Kentico 8 Technology - DataQuery Advanced API
You are already familiar with the concept of DataQuery and its basic capabilities. Now is the time to show you some more advanced stuff that you can leverage to write more complex queries. Want to learn more? Read this article.
Hi There,
Today, I would like to show you some more advanced scenarios that you can leverage with DataQuery. I expect that you have already read my previous two articles,
DataQuery concept and
DataQuery API. If you haven’t, please read them before you continue.
Leveraging the source placeholder
As I have shown you before, one part of the general select query is the
##SOURCE## placeholder. DataQuery, by default, selects data from the table that contains the data for a particular class. This information is retrieved from the DataClassInfo.ClassTableName property, which is stored in the corresponding column in the CMS_Class database table.
But, sometimes you may need to retrieve the information from other sources. To do that, you can leverage a method called
From – you just enter the expression that will be used as a source of the data.
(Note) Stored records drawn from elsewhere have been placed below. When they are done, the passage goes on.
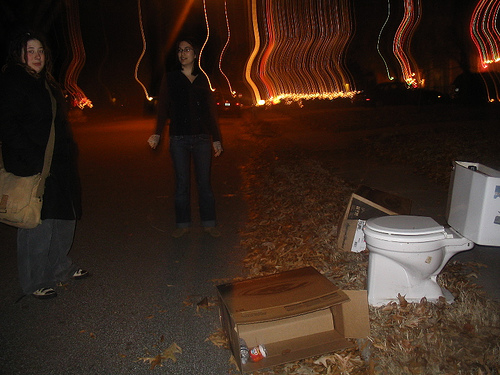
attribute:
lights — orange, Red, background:
[59, 0, 497, 110]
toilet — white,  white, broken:
[360, 156, 498, 309]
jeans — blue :
[164, 146, 195, 237]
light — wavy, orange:
[233, 10, 497, 88]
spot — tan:
[425, 251, 436, 279]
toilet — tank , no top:
[450, 148, 498, 238]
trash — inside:
[237, 335, 277, 373]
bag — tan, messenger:
[0, 71, 59, 226]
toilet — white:
[312, 154, 499, 308]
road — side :
[92, 242, 192, 303]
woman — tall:
[10, 28, 107, 316]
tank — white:
[448, 160, 499, 246]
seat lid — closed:
[345, 172, 450, 250]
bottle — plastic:
[235, 338, 247, 370]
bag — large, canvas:
[4, 143, 64, 226]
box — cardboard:
[180, 262, 405, 370]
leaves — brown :
[380, 339, 456, 373]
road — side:
[74, 241, 171, 358]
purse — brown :
[3, 85, 63, 231]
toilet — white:
[357, 155, 467, 303]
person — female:
[4, 50, 81, 227]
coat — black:
[5, 70, 86, 221]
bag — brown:
[4, 162, 45, 225]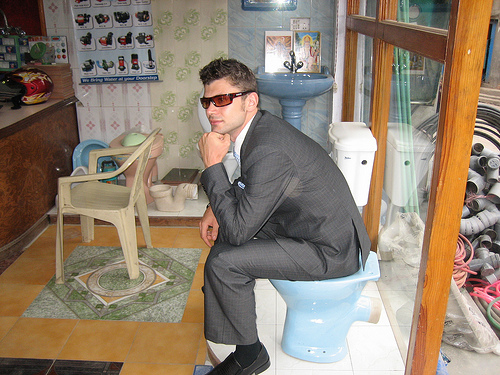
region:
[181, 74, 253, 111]
dark glasess on man's face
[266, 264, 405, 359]
light blue bottom of toliet with no seat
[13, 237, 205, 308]
green tiled design on floor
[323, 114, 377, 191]
white back of toliet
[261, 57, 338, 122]
light blue sink in rear of photo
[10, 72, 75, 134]
red helmet on counter top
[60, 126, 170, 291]
beige plastic lawn chair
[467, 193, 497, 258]
large amount of plumbing pipes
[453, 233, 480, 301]
orange extension cords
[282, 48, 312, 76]
silver bathroom water faucet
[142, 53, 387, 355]
man with the gray suit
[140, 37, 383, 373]
man sitting on the toilet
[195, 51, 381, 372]
Man in suit sitting on blue toilet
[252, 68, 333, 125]
Blue sink against the wall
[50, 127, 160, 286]
Tan plastic chair in front of the counter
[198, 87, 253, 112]
Sunglasses over man's eyes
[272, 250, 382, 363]
Part of a blue toilet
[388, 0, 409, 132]
Green shower curtain reflected in glass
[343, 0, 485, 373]
Large partition window with wooden trim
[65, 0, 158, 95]
Poster on the wall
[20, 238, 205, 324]
Tile inlay in floor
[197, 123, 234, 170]
Man's hand under his chin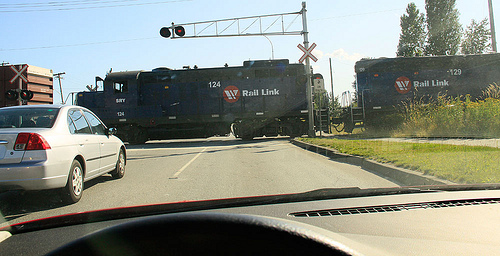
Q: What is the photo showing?
A: It is showing a street.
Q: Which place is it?
A: It is a street.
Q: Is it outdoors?
A: Yes, it is outdoors.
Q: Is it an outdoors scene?
A: Yes, it is outdoors.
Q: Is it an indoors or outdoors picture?
A: It is outdoors.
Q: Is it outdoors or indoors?
A: It is outdoors.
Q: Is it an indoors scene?
A: No, it is outdoors.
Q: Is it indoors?
A: No, it is outdoors.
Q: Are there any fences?
A: No, there are no fences.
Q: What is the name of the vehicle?
A: The vehicle is a car.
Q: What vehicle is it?
A: The vehicle is a car.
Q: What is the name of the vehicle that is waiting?
A: The vehicle is a car.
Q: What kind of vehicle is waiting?
A: The vehicle is a car.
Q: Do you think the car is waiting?
A: Yes, the car is waiting.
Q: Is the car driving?
A: No, the car is waiting.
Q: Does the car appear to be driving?
A: No, the car is waiting.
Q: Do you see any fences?
A: No, there are no fences.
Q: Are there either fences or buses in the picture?
A: No, there are no fences or buses.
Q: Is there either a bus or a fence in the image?
A: No, there are no fences or buses.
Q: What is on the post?
A: The sign is on the post.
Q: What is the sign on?
A: The sign is on the post.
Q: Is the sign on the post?
A: Yes, the sign is on the post.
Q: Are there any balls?
A: No, there are no balls.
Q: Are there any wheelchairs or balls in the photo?
A: No, there are no balls or wheelchairs.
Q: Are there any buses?
A: No, there are no buses.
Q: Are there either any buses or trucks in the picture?
A: No, there are no buses or trucks.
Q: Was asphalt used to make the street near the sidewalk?
A: Yes, the street is made of asphalt.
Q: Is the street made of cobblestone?
A: No, the street is made of asphalt.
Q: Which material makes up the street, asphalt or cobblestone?
A: The street is made of asphalt.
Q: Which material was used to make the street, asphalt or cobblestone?
A: The street is made of asphalt.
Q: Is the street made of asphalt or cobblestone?
A: The street is made of asphalt.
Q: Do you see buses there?
A: No, there are no buses.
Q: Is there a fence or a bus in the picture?
A: No, there are no buses or fences.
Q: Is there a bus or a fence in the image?
A: No, there are no buses or fences.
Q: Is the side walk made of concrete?
A: Yes, the side walk is made of concrete.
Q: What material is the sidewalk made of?
A: The sidewalk is made of cement.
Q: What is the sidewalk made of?
A: The sidewalk is made of concrete.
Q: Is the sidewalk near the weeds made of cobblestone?
A: No, the sidewalk is made of concrete.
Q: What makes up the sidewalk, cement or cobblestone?
A: The sidewalk is made of cement.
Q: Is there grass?
A: Yes, there is grass.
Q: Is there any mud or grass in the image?
A: Yes, there is grass.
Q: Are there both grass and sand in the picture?
A: No, there is grass but no sand.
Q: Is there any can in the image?
A: No, there are no cans.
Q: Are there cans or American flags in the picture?
A: No, there are no cans or American flags.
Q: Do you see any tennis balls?
A: No, there are no tennis balls.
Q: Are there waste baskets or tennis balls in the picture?
A: No, there are no tennis balls or waste baskets.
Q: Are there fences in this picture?
A: No, there are no fences.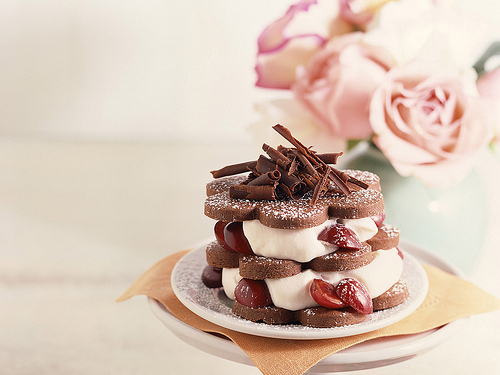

The most common usage is “redirecting” the source of data to a view or other table, but you can also use any expression including a call to the table-valued function in the database which would return the source data. Here is a quick example:
var contacts =
ContactInfoProvider.GetContacts()
.From("My_Contact_View")
.WhereEquals("MyColumn", true);
This outputs the following SQL code:
SELECT * FROM My_Contact_View WHERE MyColumn = 1
Note that if the source of data is compatible enough with the object type, you can still enumerate the results using the strongly typed enumeration. Otherwise, just work with the data as a DataSet.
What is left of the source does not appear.